PROBLEM TO WORK ON →
Having found the line containing "Отбор управляющих компаний для многоквартирн" in the data below, reproduce that line and each one after it to the end, exactly, and include nothing else.

━━ PROVIDED MATERIAL

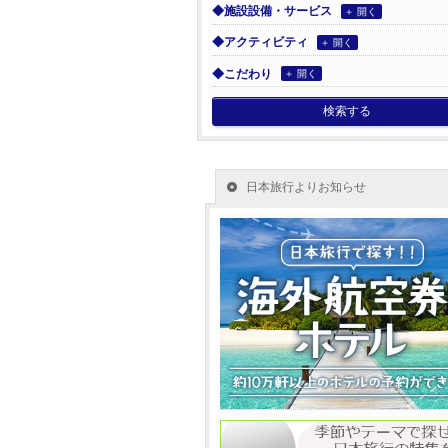
◆施設設備・サービス
＋ 開く
◆アクティビティ
＋ 開く
◆こだわり
＋ 開く
検索する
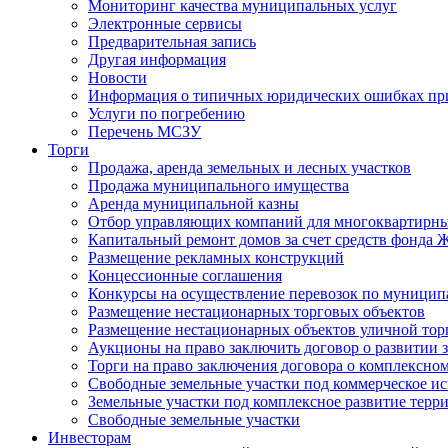
Мониторинг качества муниципальных услуг
Электронные сервисы
Предварительная запись
Другая информация
Новости
Информация о типичных юридических ошибках при
Услуги по погребению
Перечень МСЗУ
Торги
Продажа, аренда земельных и лесных участков
Продажа муниципального имущества
Аренда муниципальной казны
Отбор управляющих компаний для многоквартирн
Капитальный ремонт домов за счет средств фонда
Размещение рекламных конструкций
Концессионные соглашения
Конкурсы на осуществление перевозок по муници
Размещение нестационарных торговых объектов
Размещение нестационарных объектов уличной тор
Аукционы на право заключить договор о развитии 
Торги на право заключения договора о комплексно
Свободные земельные участки под коммерческое и
Земельные участки под комплексное развитие терр
Свободные земельные участки
Инвесторам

━━━━

EXERCISE OUTPUT →
Отбор управляющих компаний для многоквартирн
Капитальный ремонт домов за счет средств фонда
Размещение рекламных конструкций
Концессионные соглашения
Конкурсы на осуществление перевозок по муници
Размещение нестационарных торговых объектов
Размещение нестационарных объектов уличной тор
Аукционы на право заключить договор о развитии 
Торги на право заключения договора о комплексно
Свободные земельные участки под коммерческое и
Земельные участки под комплексное развитие терр
Свободные земельные участки
Инвесторам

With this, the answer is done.